Lo Kwee-Seong Medical Image Analysis Laboratory, Department of Computer Science and Engineering, The Hong Kong University of Science and Technology, Hong Kong.
Lo Kwee-Seong Medical Image Analysis Laboratory, Department of Computer Science and Engineering, The Hong Kong University of Science and Technology, Hong Kong.
Med Image Anal. 2022 Jan;75:102259. doi: 10.1016/j.media.2021.102259. Epub 2021 Oct 13.
In this paper, we present a Deep Convolutional Neural Networks (CNNs) for fully automatic brain tumor segmentation for both high- and low-grade gliomas in MRI images. Unlike normal tissues or organs that usually have a fixed location or shape, brain tumors with different grades have shown great variation in terms of the location, size, structure, and morphological appearance. Moreover, the severe data imbalance exists not only between the brain tumor and non-tumor tissues, but also among the different sub-regions inside brain tumor (e.g., enhancing tumor, necrotic, edema, and non-enhancing tumor). Therefore, we introduce a hybrid model to address the challenges in the multi-modality multi-class brain tumor segmentation task. First, we propose the dynamic focal Dice loss function that is able to focus more on the smaller tumor sub-regions with more complex structures during training, and the learning capacity of the model is dynamically distributed to each class independently based on its training performance in different training stages. Besides, to better recognize the overall structure of the brain tumor and the morphological relationship among different tumor sub-regions, we relax the boundary constraints for the inner tumor regions in coarse-to-fine fashion. Additionally, a symmetric attention branch is proposed to highlight the possible location of the brain tumor from the asymmetric features caused by growth and expansion of the abnormal tissues in the brain. Generally, to balance the learning capacity of the model between spatial details and high-level morphological features, the proposed model relaxes the constraints of the inner boundary and complex details and enforces more attention on the tumor shape, location, and the harder classes of the tumor sub-regions. The proposed model is validated on the publicly available brain tumor dataset from real patients, BRATS 2019. The experimental results reveal that our model improves the overall segmentation performance in comparison with the state-of-the-art methods, with major progress on the recognition of the tumor shape, the structural relationship of tumor sub-regions, and the segmentation of more challenging tumor sub-regions, e.g., the tumor core, and enhancing tumor.

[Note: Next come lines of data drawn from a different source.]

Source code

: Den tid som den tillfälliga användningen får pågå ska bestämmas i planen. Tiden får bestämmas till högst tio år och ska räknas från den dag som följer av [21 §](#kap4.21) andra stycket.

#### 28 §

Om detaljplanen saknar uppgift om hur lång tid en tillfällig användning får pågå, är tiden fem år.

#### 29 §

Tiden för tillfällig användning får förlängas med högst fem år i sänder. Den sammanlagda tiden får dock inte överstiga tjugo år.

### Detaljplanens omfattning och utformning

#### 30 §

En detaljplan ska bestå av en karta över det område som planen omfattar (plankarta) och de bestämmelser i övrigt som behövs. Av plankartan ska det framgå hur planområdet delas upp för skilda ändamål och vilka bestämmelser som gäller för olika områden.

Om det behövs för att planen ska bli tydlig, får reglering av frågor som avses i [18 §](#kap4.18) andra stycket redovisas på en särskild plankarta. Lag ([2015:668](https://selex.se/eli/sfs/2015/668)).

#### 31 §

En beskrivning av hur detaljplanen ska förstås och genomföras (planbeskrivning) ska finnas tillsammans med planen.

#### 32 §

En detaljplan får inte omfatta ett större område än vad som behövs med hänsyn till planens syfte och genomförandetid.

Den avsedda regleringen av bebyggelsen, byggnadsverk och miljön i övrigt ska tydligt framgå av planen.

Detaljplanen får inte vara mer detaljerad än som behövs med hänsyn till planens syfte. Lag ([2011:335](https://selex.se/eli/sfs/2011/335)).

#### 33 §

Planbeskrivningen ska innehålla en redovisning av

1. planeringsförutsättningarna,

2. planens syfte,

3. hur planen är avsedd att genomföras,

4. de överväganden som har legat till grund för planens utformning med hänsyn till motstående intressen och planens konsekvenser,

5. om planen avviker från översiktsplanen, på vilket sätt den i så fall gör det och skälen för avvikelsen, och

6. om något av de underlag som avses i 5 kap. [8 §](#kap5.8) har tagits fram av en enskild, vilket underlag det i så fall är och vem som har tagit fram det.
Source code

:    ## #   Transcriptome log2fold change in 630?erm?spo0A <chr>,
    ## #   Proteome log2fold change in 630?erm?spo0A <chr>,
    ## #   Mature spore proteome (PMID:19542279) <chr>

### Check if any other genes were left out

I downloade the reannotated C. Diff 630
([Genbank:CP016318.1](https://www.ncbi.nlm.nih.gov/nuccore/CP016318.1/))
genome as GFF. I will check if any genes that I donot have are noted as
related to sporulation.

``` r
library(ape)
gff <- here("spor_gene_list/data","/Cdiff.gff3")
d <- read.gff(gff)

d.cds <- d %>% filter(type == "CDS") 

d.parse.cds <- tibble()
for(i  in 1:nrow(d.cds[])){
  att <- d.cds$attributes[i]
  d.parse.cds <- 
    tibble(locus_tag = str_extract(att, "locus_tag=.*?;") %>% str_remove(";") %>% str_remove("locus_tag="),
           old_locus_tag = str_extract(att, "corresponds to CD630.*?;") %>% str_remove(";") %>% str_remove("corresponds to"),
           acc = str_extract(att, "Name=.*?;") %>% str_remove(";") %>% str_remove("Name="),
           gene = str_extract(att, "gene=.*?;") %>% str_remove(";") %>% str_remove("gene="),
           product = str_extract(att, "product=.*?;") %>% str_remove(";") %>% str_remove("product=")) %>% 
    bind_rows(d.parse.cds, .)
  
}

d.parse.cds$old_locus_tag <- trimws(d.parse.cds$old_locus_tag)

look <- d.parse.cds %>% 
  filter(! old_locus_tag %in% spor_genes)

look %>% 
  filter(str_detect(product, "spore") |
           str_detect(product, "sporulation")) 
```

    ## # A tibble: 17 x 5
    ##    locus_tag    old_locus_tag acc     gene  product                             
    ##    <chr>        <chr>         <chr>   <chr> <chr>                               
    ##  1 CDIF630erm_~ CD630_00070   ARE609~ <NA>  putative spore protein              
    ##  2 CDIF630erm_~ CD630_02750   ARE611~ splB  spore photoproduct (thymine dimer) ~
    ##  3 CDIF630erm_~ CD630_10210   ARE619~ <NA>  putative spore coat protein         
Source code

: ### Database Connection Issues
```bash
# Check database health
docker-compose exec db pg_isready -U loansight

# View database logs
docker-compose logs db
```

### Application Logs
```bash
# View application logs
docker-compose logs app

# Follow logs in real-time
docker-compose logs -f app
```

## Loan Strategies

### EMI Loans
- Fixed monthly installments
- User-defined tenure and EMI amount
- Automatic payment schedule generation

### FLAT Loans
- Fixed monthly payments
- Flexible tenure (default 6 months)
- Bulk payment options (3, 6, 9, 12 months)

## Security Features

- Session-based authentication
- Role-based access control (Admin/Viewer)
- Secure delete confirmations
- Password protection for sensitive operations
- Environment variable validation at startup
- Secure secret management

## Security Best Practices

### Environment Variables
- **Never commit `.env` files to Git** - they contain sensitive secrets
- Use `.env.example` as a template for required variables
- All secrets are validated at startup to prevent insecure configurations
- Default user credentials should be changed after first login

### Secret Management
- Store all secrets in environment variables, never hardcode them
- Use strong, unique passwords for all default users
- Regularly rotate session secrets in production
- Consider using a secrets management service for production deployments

在本文中,我们提出了一种用于 MRI 图像中高级和低级脑肿瘤全自动分割的深度卷积神经网络(CNN)。与通常具有固定位置或形状的正常组织或器官不同,不同等级的脑肿瘤在位置、大小、结构和形态外观方面表现出很大的变化。此外,不仅在脑肿瘤与非肿瘤组织之间,而且在脑肿瘤内部的不同亚区(例如,增强肿瘤、坏死、水肿和非增强肿瘤)之间都存在严重的数据不平衡。因此,我们引入了一种混合模型来解决多模态多类脑肿瘤分割任务中的挑战。首先,我们提出了动态焦点 Dice 损失函数,该函数能够在训练过程中更专注于具有更复杂结构的较小肿瘤亚区,并且根据其在不同训练阶段的训练性能,模型的学习能力可以动态分配给每个类。此外,为了更好地识别脑肿瘤的整体结构和不同肿瘤亚区之间的形态关系,我们以粗到精的方式放宽了对内部肿瘤区域的边界约束。此外,还提出了一种对称注意分支,从大脑中异常组织生长和扩张引起的不对称特征中突出脑肿瘤的可能位置。通常,为了在模型的空间细节和高级形态特征之间平衡学习能力,所提出的模型放宽了内部边界和复杂细节的约束,并更多地关注肿瘤形状、位置和肿瘤亚区的更具挑战性的类别。所提出的模型在真实患者的公共脑肿瘤数据集 BRATS 2019 上进行了验证。实验结果表明,与最先进的方法相比,我们的模型提高了整体分割性能,在识别肿瘤形状、肿瘤亚区的结构关系以及分割更具挑战性的肿瘤亚区(例如肿瘤核心和增强肿瘤)方面取得了重大进展。